Le rendement de nos fonds s'est bien amélioré au cours de cette période. Nous estimons que notre stratégie ordinaire a permis de réduire le cumul annuel de la sous-performance à ce jour d'un tiers à la moitié. Nous espérons que le rendement s'améliorera davantage, mais nous ne nous attendons pas à ce que cela se produise tout d'un coup, particulièrement compte tenu des événements survenus au cours des quatre dernières semaines. L'incertitude continue de planer sur la pandémie et sur les implications de la « réouverture des marchés ». Par conséquent, toute prévision liée à l'activité économique ou à l'ultime voie à suivre doit être prise avec des pincettes.
Nous attendons toujours à ce que les taux restent bas dans un avenir prévisible. Le ralentissement de l'activité économique, ajouté aux répercussions du prix du pétrole, pèseront sur les facteurs d'inflation pendant un certain temps. A plus long terme, nous ne sommes pas inquiets au sujet des taux d'inflation et de leur augmentation, compte tenu des dépenses de déficit effrénées consenties par le gouvernement. Mais ce n'est pas de cela qu'il s'agit aujourd'hui. Nous souhaitons également nous pencher sur le dollar américain. Il sert de couverture pour les actifs à risque en cas de ventes massives et d'augmentation de la volatilité. En outre, nous pensons qu'à l'avenir, l'économie canadienne pourrait s'en sortir moins bien que l'économie américaine.

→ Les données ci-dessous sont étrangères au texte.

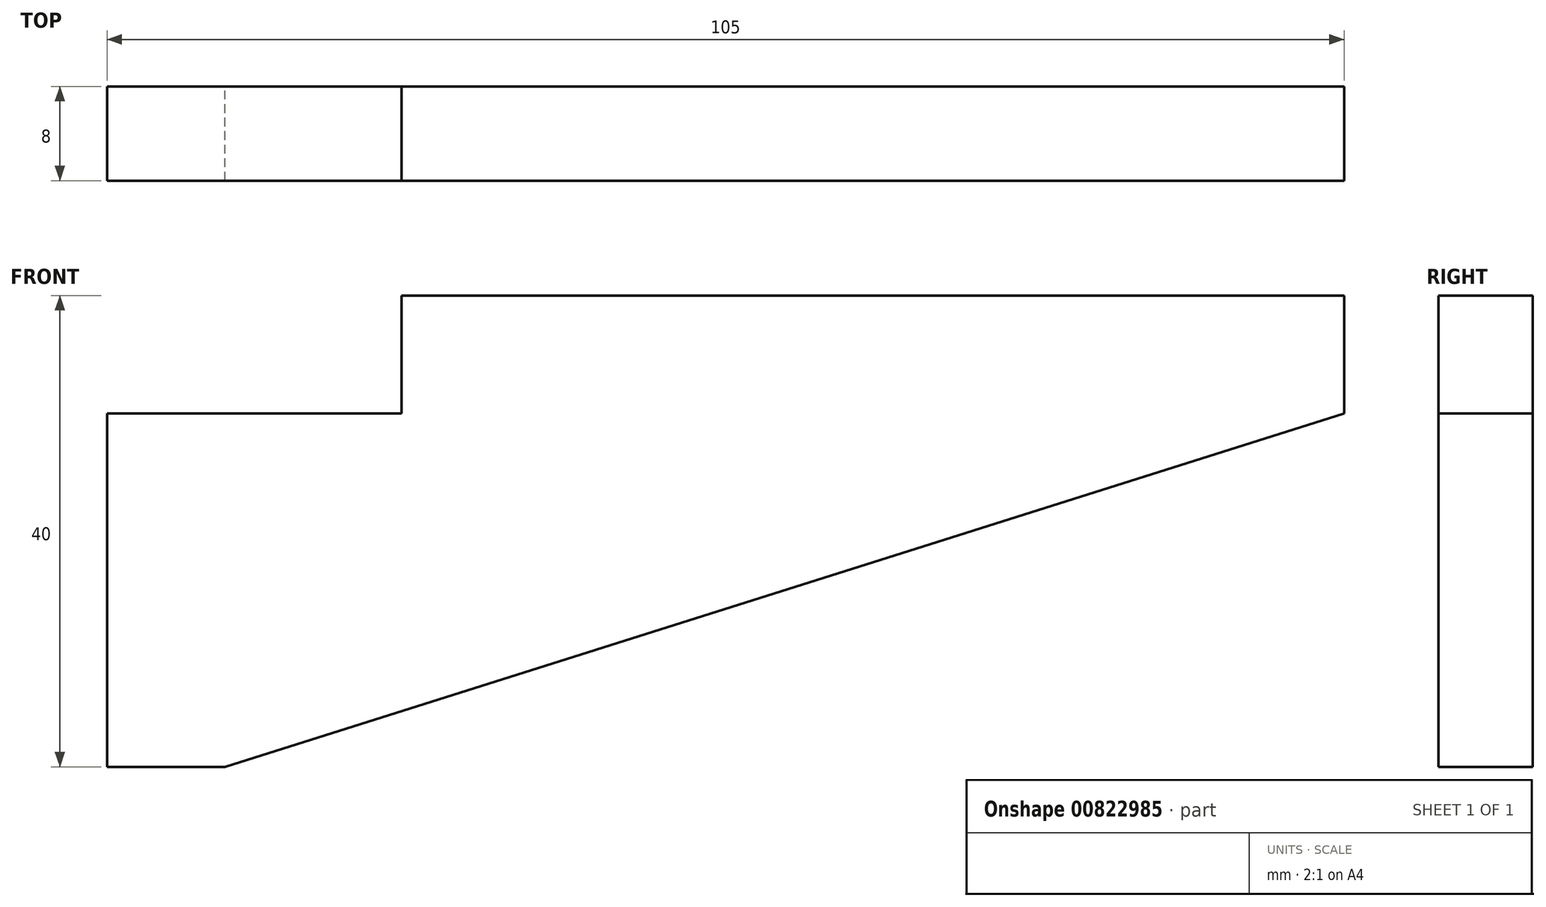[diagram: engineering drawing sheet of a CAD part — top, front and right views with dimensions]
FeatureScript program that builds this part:
annotation { "Feature Type Name" : "Feature", "Feature Type Description" : "" }
export const myFeature = defineFeature(function(context is Context, id is Id, definition is map)
    precondition{}
    {
        {
            var Q0;
            Q0=qCreatedBy(makeId("Front.planeOp"),FACE);
            var sketch = newSketch(context, id + "F0", { "sketchPlane" : qUnion([Q0])});
            skLineSegment(sketch, "E0", {"start": v(0, 0) * mm, "end": v(-25, 0) * mm});
            skLineSegment(sketch, "E1", {"start": v(-25, 0) * mm, "end": v(-25, -30) * mm});
            skLineSegment(sketch, "E2", {"start": v(-25, -30) * mm, "end": v(-15, -30) * mm});
            skLineSegment(sketch, "E3", {"start": v(-15, -30) * mm, "end": v(80, 0) * mm});
            skLineSegment(sketch, "E4", {"start": v(80, 0) * mm, "end": v(80, 10) * mm});
            skLineSegment(sketch, "E5", {"start": v(80, 10) * mm, "end": v(0, 10) * mm});
            skLineSegment(sketch, "E6", {"start": v(0, 10) * mm, "end": v(0, 0) * mm});
            skSolve(sketch);
        }
        {
            var Q0;
            Q0 = qSketchRegion(id + "F0", true);
            extrude(context, id + "F1", {"entities" : qUnion([Q0]), "endBound" : BoundingType.SYMMETRIC, "depth" : 8 * mm, "offsetDistance" : 25 * mm});
        }
    });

Concernant le crédit, nous avons monétisé ou réduit nos positions sur options de vente à rendement élevé, de premier ordre, avec indice de swaps sur défaillance de crédit (CDX). Même si elles étaient utiles en termes de protection, l'ampleur des bouleversements a dépassé les fourchettes de volatilité prévues dans le cadre de nos stratégies. En d'autres termes, nous n'avons pas positionné les couvertures de manière à être protégé contre un écart-type 10; ces couvertures concernaient plus les environnements de marché sans risque.
Nous avons acheté du crédit de façon opportuniste à la fois dans le cadre des nouvelles émissions et des marchés secondaires. Plusieurs nouvelles émissions ont été évaluées de façon très attractive et ont affiché un bon rendement. La sélection des titres sera doublement importante dans ce contexte, car nous amorçons une période de dégradation potentielle par les agences de notation; le début d'un nouveau cycle de défaut de crédit sur les marchés des titres à rendement élevé et des créances; une hausse record des « anges déchus »; et la possibilité d'une réévaluation rapide des actifs et des modèles d'affaires en réponse au changement de comportement des consommateurs et des entreprises après la crise mondiale de la COVID. Dans ce contexte incertain—un contexte dans lequel une marée montante NE fait certainement PAS chavirer tous les bateaux—nous estimons que les portefeuilles gérés prudemment, comme les nôtres, et l'accès aux plus grands moyens de diversification du risque, où les processus de prise de décision sont rigoureux et basés sur les meilleures recherches fondamentales et quantitatives disponibles, sont ceux qui sont les plus susceptibles de s'en sortir haut la main.